Stored items from a collection:
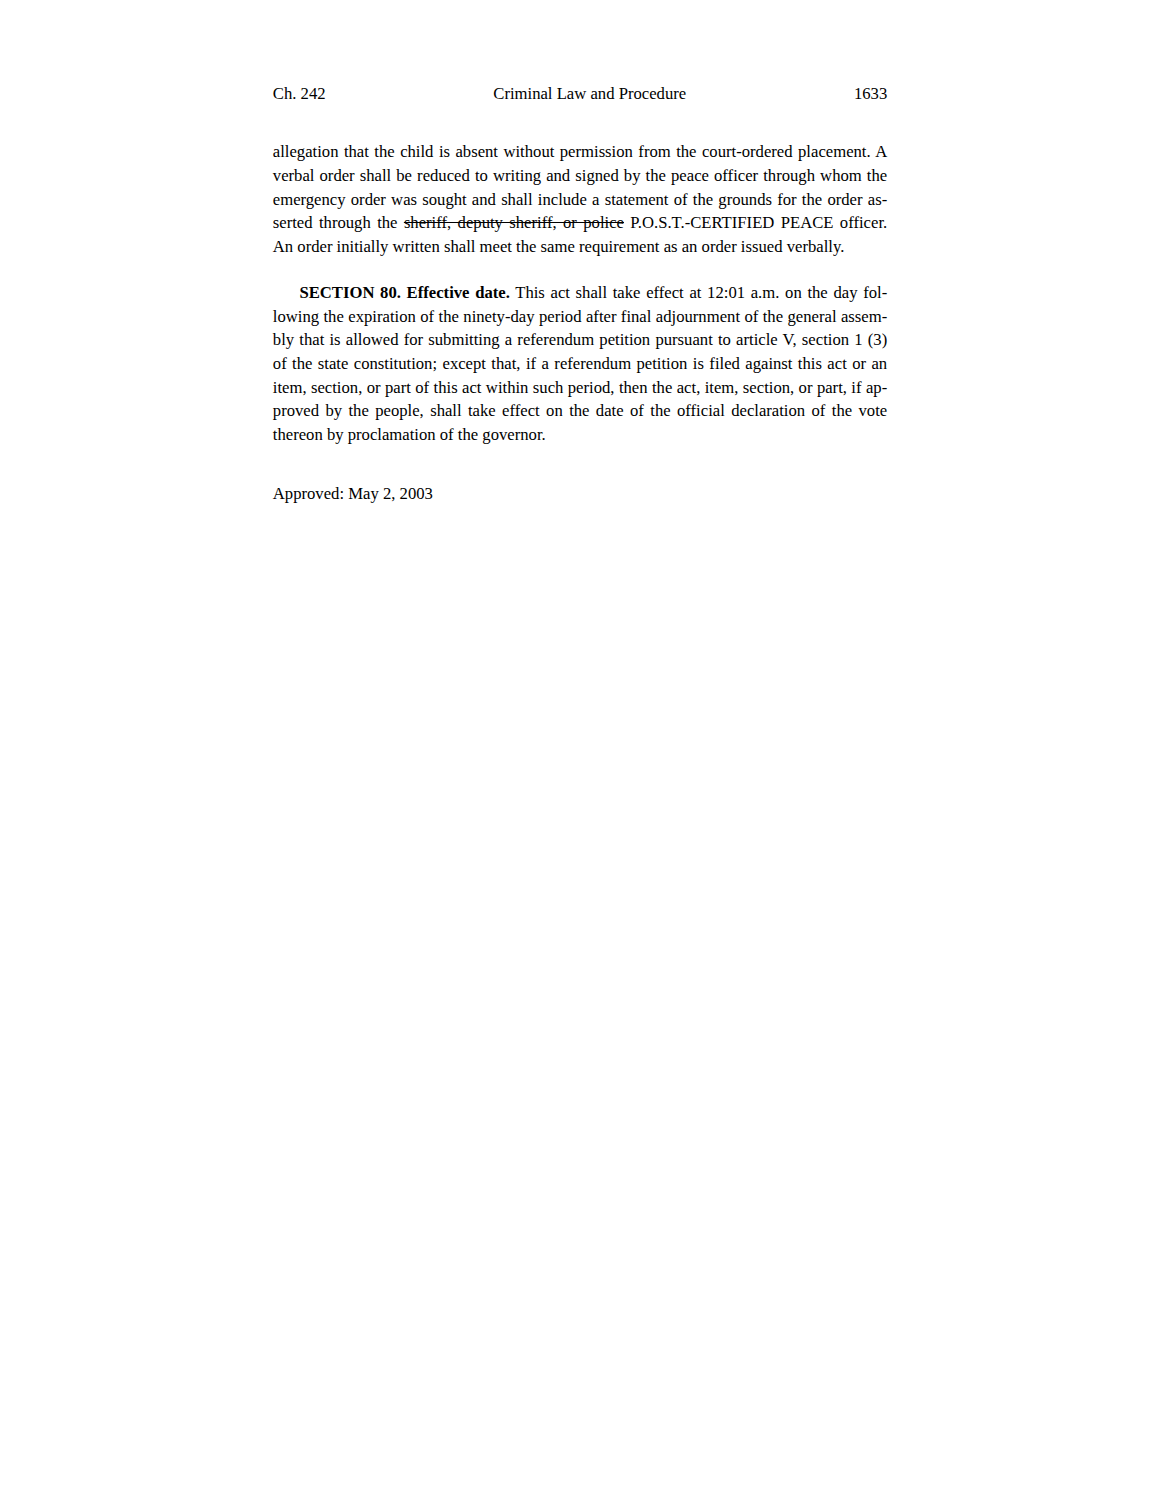Ch. 242 Criminal Law and Procedure 1633
allegation that the child is absent without permission from the court-ordered placement. A verbal order shall be reduced to writing and signed by the peace officer through whom the emergency order was sought and shall include a statement of the grounds for the order asserted through the sheriff, deputy sheriff, or police P.O.S.T.-CERTIFIED PEACE officer. An order initially written shall meet the same requirement as an order issued verbally.
SECTION 80. Effective date. This act shall take effect at 12:01 a.m. on the day following the expiration of the ninety-day period after final adjournment of the general assembly that is allowed for submitting a referendum petition pursuant to article V, section 1 (3) of the state constitution; except that, if a referendum petition is filed against this act or an item, section, or part of this act within such period, then the act, item, section, or part, if approved by the people, shall take effect on the date of the official declaration of the vote thereon by proclamation of the governor.
Approved: May 2, 2003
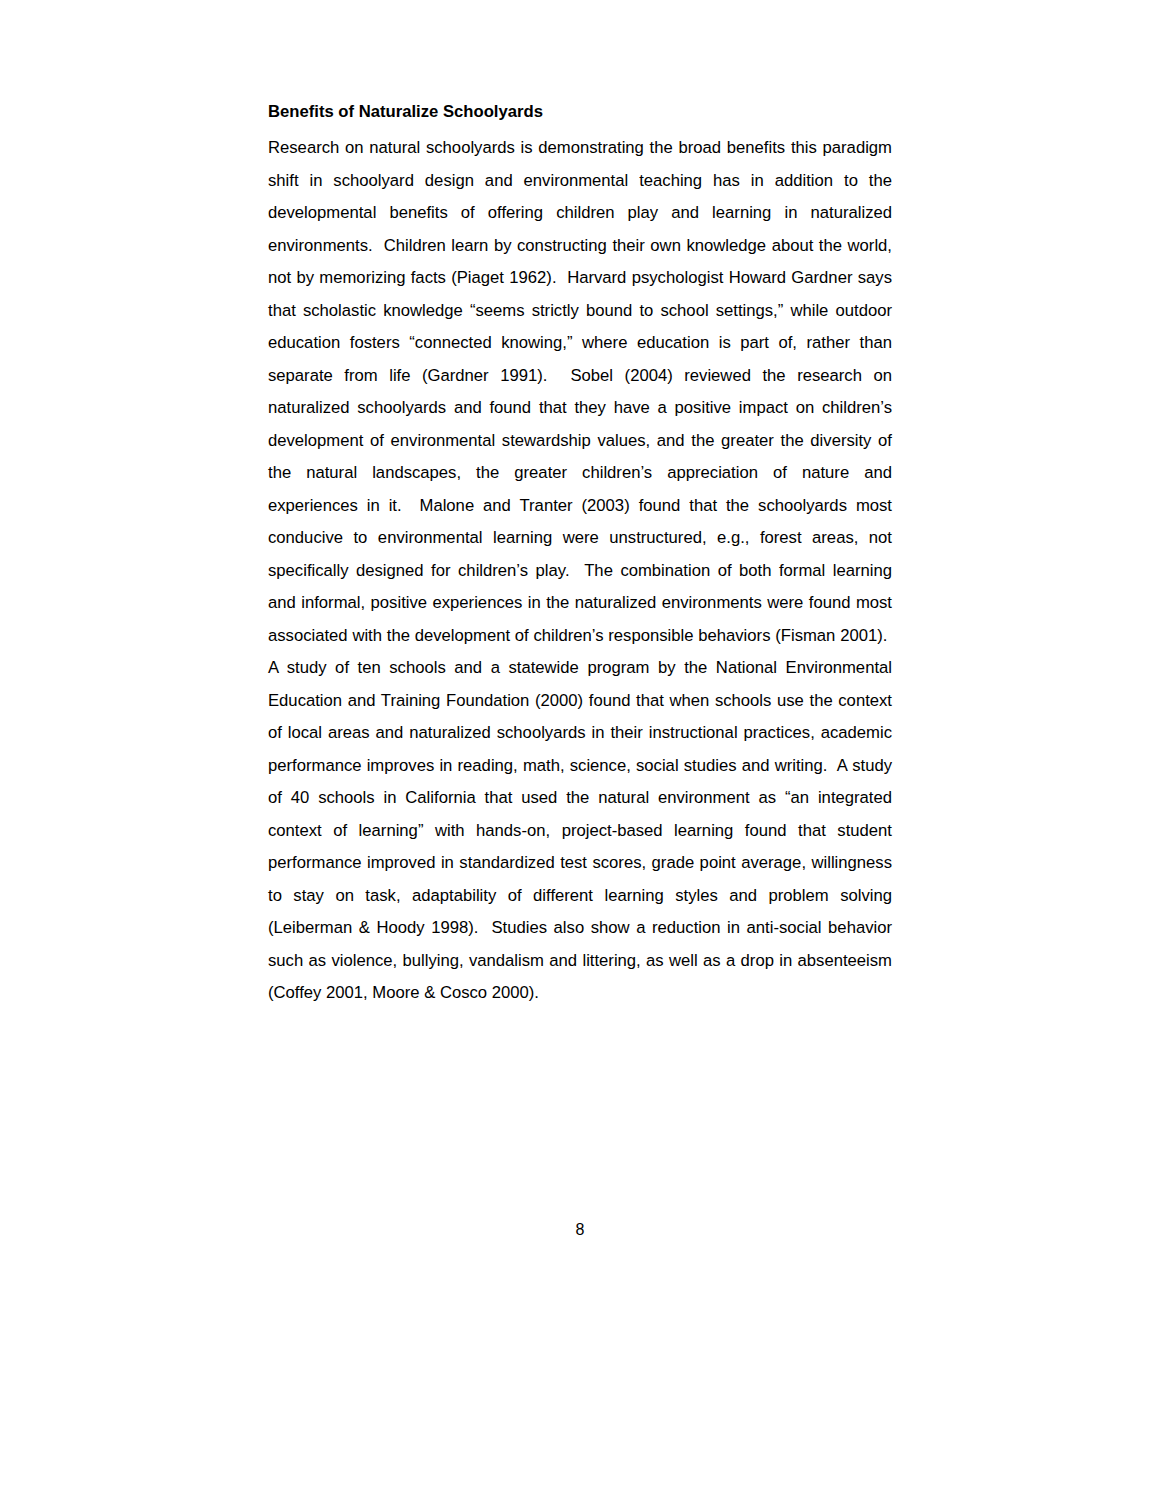Benefits of Naturalize Schoolyards
Research on natural schoolyards is demonstrating the broad benefits this paradigm shift in schoolyard design and environmental teaching has in addition to the developmental benefits of offering children play and learning in naturalized environments. Children learn by constructing their own knowledge about the world, not by memorizing facts (Piaget 1962). Harvard psychologist Howard Gardner says that scholastic knowledge “seems strictly bound to school settings,” while outdoor education fosters “connected knowing,” where education is part of, rather than separate from life (Gardner 1991). Sobel (2004) reviewed the research on naturalized schoolyards and found that they have a positive impact on children’s development of environmental stewardship values, and the greater the diversity of the natural landscapes, the greater children’s appreciation of nature and experiences in it. Malone and Tranter (2003) found that the schoolyards most conducive to environmental learning were unstructured, e.g., forest areas, not specifically designed for children’s play. The combination of both formal learning and informal, positive experiences in the naturalized environments were found most associated with the development of children’s responsible behaviors (Fisman 2001). A study of ten schools and a statewide program by the National Environmental Education and Training Foundation (2000) found that when schools use the context of local areas and naturalized schoolyards in their instructional practices, academic performance improves in reading, math, science, social studies and writing. A study of 40 schools in California that used the natural environment as “an integrated context of learning” with hands-on, project-based learning found that student performance improved in standardized test scores, grade point average, willingness to stay on task, adaptability of different learning styles and problem solving (Leiberman & Hoody 1998). Studies also show a reduction in anti-social behavior such as violence, bullying, vandalism and littering, as well as a drop in absenteeism (Coffey 2001, Moore & Cosco 2000).
8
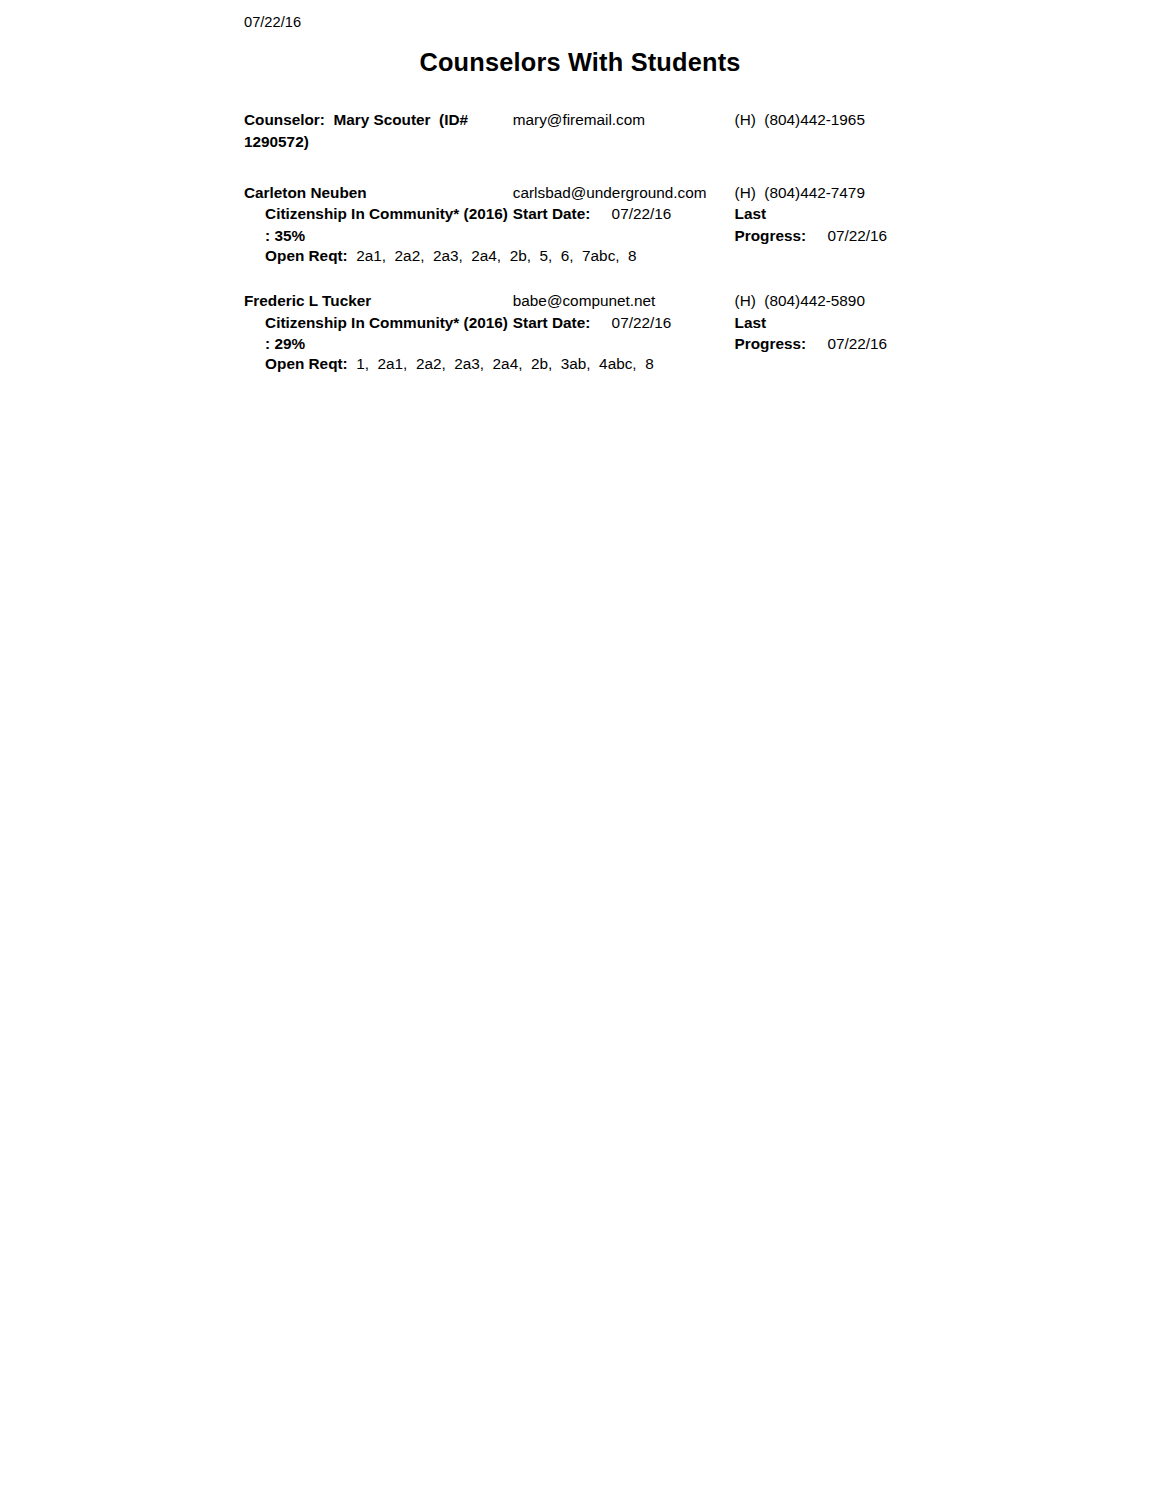07/22/16
Counselors With Students
| Counselor: Mary Scouter (ID# 1290572) | mary@firemail.com | (H) (804)442-1965 |
| Carleton Neuben | carlsbad@underground.com | (H) (804)442-7479 |
| Citizenship In Community* (2016) : 35% | Start Date: 07/22/16 | Last Progress: 07/22/16 |
Open Reqt: 2a1, 2a2, 2a3, 2a4, 2b, 5, 6, 7abc, 8
| Frederic L Tucker | babe@compunet.net | (H) (804)442-5890 |
| Citizenship In Community* (2016) : 29% | Start Date: 07/22/16 | Last Progress: 07/22/16 |
Open Reqt: 1, 2a1, 2a2, 2a3, 2a4, 2b, 3ab, 4abc, 8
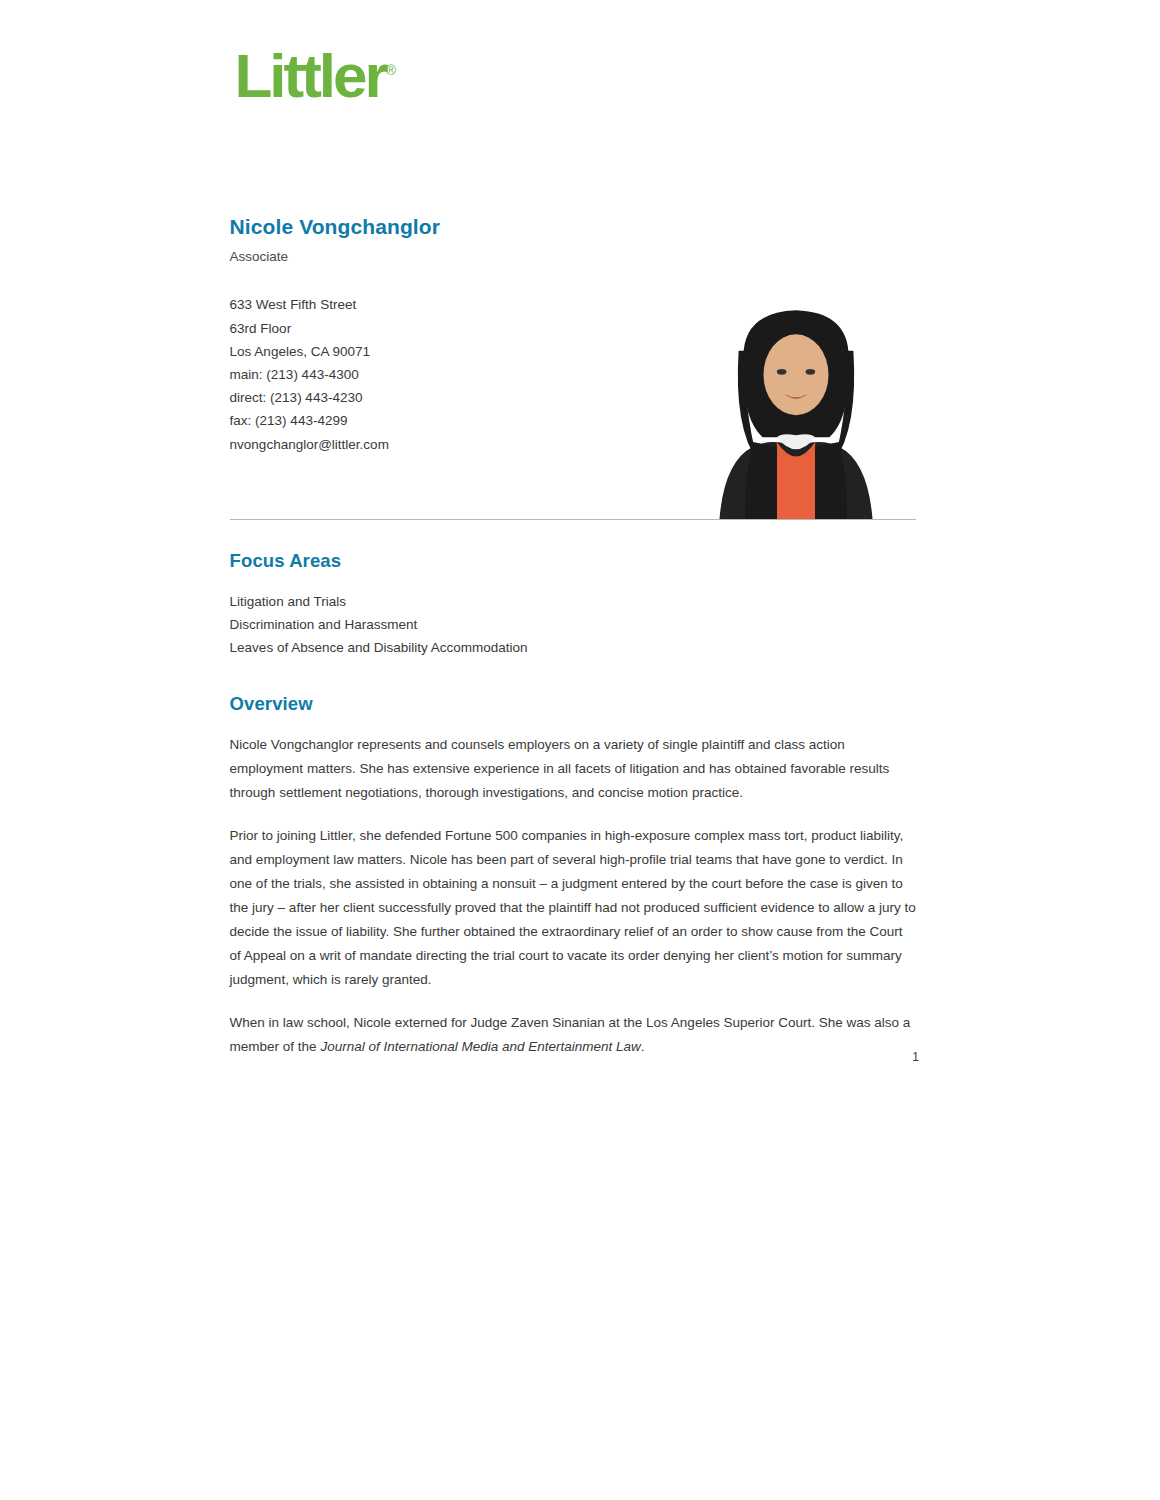Littler®
Nicole Vongchanglor
Associate
633 West Fifth Street
63rd Floor
Los Angeles, CA 90071
main: (213) 443-4300
direct: (213) 443-4230
fax: (213) 443-4299
nvongchanglor@littler.com
Focus Areas
Litigation and Trials
Discrimination and Harassment
Leaves of Absence and Disability Accommodation
Overview
Nicole Vongchanglor represents and counsels employers on a variety of single plaintiff and class action employment matters. She has extensive experience in all facets of litigation and has obtained favorable results through settlement negotiations, thorough investigations, and concise motion practice.
Prior to joining Littler, she defended Fortune 500 companies in high-exposure complex mass tort, product liability, and employment law matters. Nicole has been part of several high-profile trial teams that have gone to verdict. In one of the trials, she assisted in obtaining a nonsuit – a judgment entered by the court before the case is given to the jury – after her client successfully proved that the plaintiff had not produced sufficient evidence to allow a jury to decide the issue of liability. She further obtained the extraordinary relief of an order to show cause from the Court of Appeal on a writ of mandate directing the trial court to vacate its order denying her client’s motion for summary judgment, which is rarely granted.
When in law school, Nicole externed for Judge Zaven Sinanian at the Los Angeles Superior Court. She was also a member of the Journal of International Media and Entertainment Law.
1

• **WHAT YOU WILL DO**
Write out all the records again, exactly, minus any pictures.

• **WRITTEN RESPONSE**
Ch. 242 Criminal Law and Procedure 1633
allegation that the child is absent without permission from the court-ordered placement. A verbal order shall be reduced to writing and signed by the peace officer through whom the emergency order was sought and shall include a statement of the grounds for the order asserted through the sheriff, deputy sheriff, or police P.O.S.T.-CERTIFIED PEACE officer. An order initially written shall meet the same requirement as an order issued verbally.
SECTION 80. Effective date. This act shall take effect at 12:01 a.m. on the day following the expiration of the ninety-day period after final adjournment of the general assembly that is allowed for submitting a referendum petition pursuant to article V, section 1 (3) of the state constitution; except that, if a referendum petition is filed against this act or an item, section, or part of this act within such period, then the act, item, section, or part, if approved by the people, shall take effect on the date of the official declaration of the vote thereon by proclamation of the governor.
Approved: May 2, 2003
Benefits of Naturalize Schoolyards
Research on natural schoolyards is demonstrating the broad benefits this paradigm shift in schoolyard design and environmental teaching has in addition to the developmental benefits of offering children play and learning in naturalized environments. Children learn by constructing their own knowledge about the world, not by memorizing facts (Piaget 1962). Harvard psychologist Howard Gardner says that scholastic knowledge “seems strictly bound to school settings,” while outdoor education fosters “connected knowing,” where education is part of, rather than separate from life (Gardner 1991). Sobel (2004) reviewed the research on naturalized schoolyards and found that they have a positive impact on children’s development of environmental stewardship values, and the greater the diversity of the natural landscapes, the greater children’s appreciation of nature and experiences in it. Malone and Tranter (2003) found that the schoolyards most conducive to environmental learning were unstructured, e.g., forest areas, not specifically designed for children’s play. The combination of both formal learning and informal, positive experiences in the naturalized environments were found most associated with the development of children’s responsible behaviors (Fisman 2001). A study of ten schools and a statewide program by the National Environmental Education and Training Foundation (2000) found that when schools use the context of local areas and naturalized schoolyards in their instructional practices, academic performance improves in reading, math, science, social studies and writing. A study of 40 schools in California that used the natural environment as “an integrated context of learning” with hands-on, project-based learning found that student performance improved in standardized test scores, grade point average, willingness to stay on task, adaptability of different learning styles and problem solving (Leiberman & Hoody 1998). Studies also show a reduction in anti-social behavior such as violence, bullying, vandalism and littering, as well as a drop in absenteeism (Coffey 2001, Moore & Cosco 2000).
8
07/22/16
Counselors With Students
| Counselor: Mary Scouter (ID# 1290572) | mary@firemail.com | (H) (804)442-1965 |
| Carleton Neuben | carlsbad@underground.com | (H) (804)442-7479 |
| Citizenship In Community* (2016) : 35% | Start Date: 07/22/16 | Last Progress: 07/22/16 |
Open Reqt: 2a1, 2a2, 2a3, 2a4, 2b, 5, 6, 7abc, 8
| Frederic L Tucker | babe@compunet.net | (H) (804)442-5890 |
| Citizenship In Community* (2016) : 29% | Start Date: 07/22/16 | Last Progress: 07/22/16 |
Open Reqt: 1, 2a1, 2a2, 2a3, 2a4, 2b, 3ab, 4abc, 8
Littler®
Nicole Vongchanglor
Associate
633 West Fifth Street
63rd Floor
Los Angeles, CA 90071
main: (213) 443-4300
direct: (213) 443-4230
fax: (213) 443-4299
nvongchanglor@littler.com
Focus Areas
Litigation and Trials
Discrimination and Harassment
Leaves of Absence and Disability Accommodation
Overview
Nicole Vongchanglor represents and counsels employers on a variety of single plaintiff and class action employment matters. She has extensive experience in all facets of litigation and has obtained favorable results through settlement negotiations, thorough investigations, and concise motion practice.
Prior to joining Littler, she defended Fortune 500 companies in high-exposure complex mass tort, product liability, and employment law matters. Nicole has been part of several high-profile trial teams that have gone to verdict. In one of the trials, she assisted in obtaining a nonsuit – a judgment entered by the court before the case is given to the jury – after her client successfully proved that the plaintiff had not produced sufficient evidence to allow a jury to decide the issue of liability. She further obtained the extraordinary relief of an order to show cause from the Court of Appeal on a writ of mandate directing the trial court to vacate its order denying her client’s motion for summary judgment, which is rarely granted.
When in law school, Nicole externed for Judge Zaven Sinanian at the Los Angeles Superior Court. She was also a member of the Journal of International Media and Entertainment Law.
1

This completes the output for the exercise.